Clinton Retools the White House In Bid to Focus Political Message
Critics say the administration has been sending too many signals
WASHINGTON
PRESIDENT Clinton is on the road again this week, in Cleveland, Chicago, and New York, to redeliver his message: He is still focused like a laser beam on the economy.
After weeks of bad press and a couple months of slipping in the polls, Mr. Clinton is retooling the White House, trying to regain the clarity and public confidence he last achieved on Feb. 17, when he unveiled his economic plan to a joint session of Congress.
The consensus from Democrats inside and outside the White House is that the administration needs stronger discipline in focusing its scattershot message.
The discipline must start with the president himself. The White House is trying to do too many things, it is sending too many signals, and Clinton is personally involved in too much of it, according to many outsiders.
Clinton presents the problem as one of communication - that the public is not seeing the true picture of the focus the president has sustained. "I haven't been out there as much as I should have been engaging the American people directly," he said Friday. "I've been here doing huge heavy lifting in long meetings on health care and the economy."
Several outsiders with White House and Democratic Party contacts note that Clinton comes from running a small state where the chief executive could take a close, hands-on approach to virtually every issue.
"Clinton is doing too much," says one Democrat. "His schedule is too full. Too many people have access."
"He does everything himself," says another, consultant Ted Van Dyk. "In Little Rock, that was manageable."
Part of the problem may lie in how the White House is structured.
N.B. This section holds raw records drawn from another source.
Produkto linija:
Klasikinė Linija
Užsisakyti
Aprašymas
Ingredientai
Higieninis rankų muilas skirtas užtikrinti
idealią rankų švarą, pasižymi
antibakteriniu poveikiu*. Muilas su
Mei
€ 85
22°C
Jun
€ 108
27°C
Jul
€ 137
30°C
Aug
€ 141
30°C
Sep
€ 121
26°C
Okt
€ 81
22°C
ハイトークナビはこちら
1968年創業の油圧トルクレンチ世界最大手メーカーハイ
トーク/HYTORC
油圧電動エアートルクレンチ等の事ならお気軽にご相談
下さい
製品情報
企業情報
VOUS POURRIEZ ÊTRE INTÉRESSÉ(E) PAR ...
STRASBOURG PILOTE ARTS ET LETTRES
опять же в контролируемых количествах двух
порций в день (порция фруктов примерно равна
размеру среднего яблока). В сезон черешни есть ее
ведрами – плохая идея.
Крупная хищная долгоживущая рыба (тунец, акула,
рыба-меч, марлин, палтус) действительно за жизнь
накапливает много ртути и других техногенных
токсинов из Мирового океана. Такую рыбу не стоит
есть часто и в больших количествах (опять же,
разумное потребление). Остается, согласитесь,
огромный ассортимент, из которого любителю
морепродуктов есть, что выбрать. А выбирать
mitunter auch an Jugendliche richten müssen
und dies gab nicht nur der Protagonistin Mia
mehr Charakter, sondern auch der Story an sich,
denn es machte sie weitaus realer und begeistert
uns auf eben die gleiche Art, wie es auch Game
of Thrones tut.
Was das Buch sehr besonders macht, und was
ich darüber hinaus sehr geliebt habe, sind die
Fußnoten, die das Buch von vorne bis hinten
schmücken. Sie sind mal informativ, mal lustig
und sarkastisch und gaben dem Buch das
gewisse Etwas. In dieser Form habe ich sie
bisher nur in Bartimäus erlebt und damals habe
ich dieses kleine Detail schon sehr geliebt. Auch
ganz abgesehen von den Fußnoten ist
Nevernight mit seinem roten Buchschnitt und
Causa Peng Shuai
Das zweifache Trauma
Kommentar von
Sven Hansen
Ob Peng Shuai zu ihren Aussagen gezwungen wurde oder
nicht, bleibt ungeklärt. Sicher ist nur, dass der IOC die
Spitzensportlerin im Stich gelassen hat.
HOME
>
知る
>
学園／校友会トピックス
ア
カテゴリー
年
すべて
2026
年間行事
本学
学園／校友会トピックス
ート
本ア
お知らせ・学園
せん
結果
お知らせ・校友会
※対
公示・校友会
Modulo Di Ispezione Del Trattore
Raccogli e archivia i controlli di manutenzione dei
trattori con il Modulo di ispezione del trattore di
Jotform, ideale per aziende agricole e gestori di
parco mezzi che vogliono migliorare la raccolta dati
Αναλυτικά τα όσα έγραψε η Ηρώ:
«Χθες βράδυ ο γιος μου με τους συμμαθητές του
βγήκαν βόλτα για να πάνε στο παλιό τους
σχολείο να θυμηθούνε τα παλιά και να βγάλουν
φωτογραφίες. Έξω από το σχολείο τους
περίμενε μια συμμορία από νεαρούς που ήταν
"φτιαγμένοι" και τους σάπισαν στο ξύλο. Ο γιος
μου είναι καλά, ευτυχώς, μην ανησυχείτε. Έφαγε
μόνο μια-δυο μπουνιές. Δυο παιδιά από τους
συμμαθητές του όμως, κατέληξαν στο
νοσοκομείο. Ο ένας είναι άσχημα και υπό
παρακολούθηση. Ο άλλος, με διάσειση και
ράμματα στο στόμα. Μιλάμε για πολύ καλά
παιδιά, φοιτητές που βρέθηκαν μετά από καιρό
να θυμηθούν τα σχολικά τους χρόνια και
The president seemed to indicate this last week when he announced that Roy Neel, Vice President Al Gore's chief of staff and longtime aide, would become a second deputy to White House chief of staff Thomas McLarty. Mr. Neel will handle day-to-day operations, allowing the current deputy, Mark Gearan, to think more strategically.
But those outside the White House who believe that it has a management problem do not see this move addressing the heart of the matter.
"The White House is not structured for message control," says Mark Siegel, a Democratic consultant and veteran of the Carter White House. To sustain tight focus in the White House requires a power to be centralized, probably in the chief of staff. "You need somebody who can say no, who can crack the whip," he says.
To his surprise, says Mr. Siegel, the Clinton White House was set up more like President Carter's, with power decentralized and with an accessible president dealing heavily with details. In Mr. Carter's case, he says, it caused "the perception that so much is going on that nothing is going on." In Mr. McLarty, Clinton has a chief of staff who is "very smart, very close to the president, but a small-d democrat" - that is, a nice fellow who wants to grant access to as many people and views as possible.
SOME say the problems of the Clinton White House are those of a young, aggressive, but inexperienced staff. "You cannot overestimate the degree of innocence and inexperience in the White House, including the president himself," says Mr. Van Dyk.
A more experienced president, says Van Dyk, "wouldn't have gone 10,000 miles near Bosnia," or tried to drop a huge health-care bill in the middle of a budget battle with massive tax increases, or tried to roll Senate minority leader Bob Dole on the stimulus package. Van Dyk says he encounters Democrats on Capitol Hill that are privately near consternation over the Clinton White House and the Democrats' chance at governance, wondering, "Is it gone already?"
Clinton shifted his rhetoric slightly last week to stress spending cuts in his economic package, and White House aides softened their deadline for presenting the health-care initiative. Now, White House spokesman George Stephanopoulos says, the health-care task force will present its proposal to the president before the end of May, but the president may not propose it as legislation until sometime thereafter.
James Lake, chairman of a large public relations firm and a communications aide in the Reagan administration and the last Bush campaign, sees a more fundamental problem: "Bill Clinton doesn't really stand for anything." The Clinton team has consciously sought to emulate the clear, simple agenda of the early Reagan years. The difference, says Mr. Lake: "It was always clear what Reagan stood for."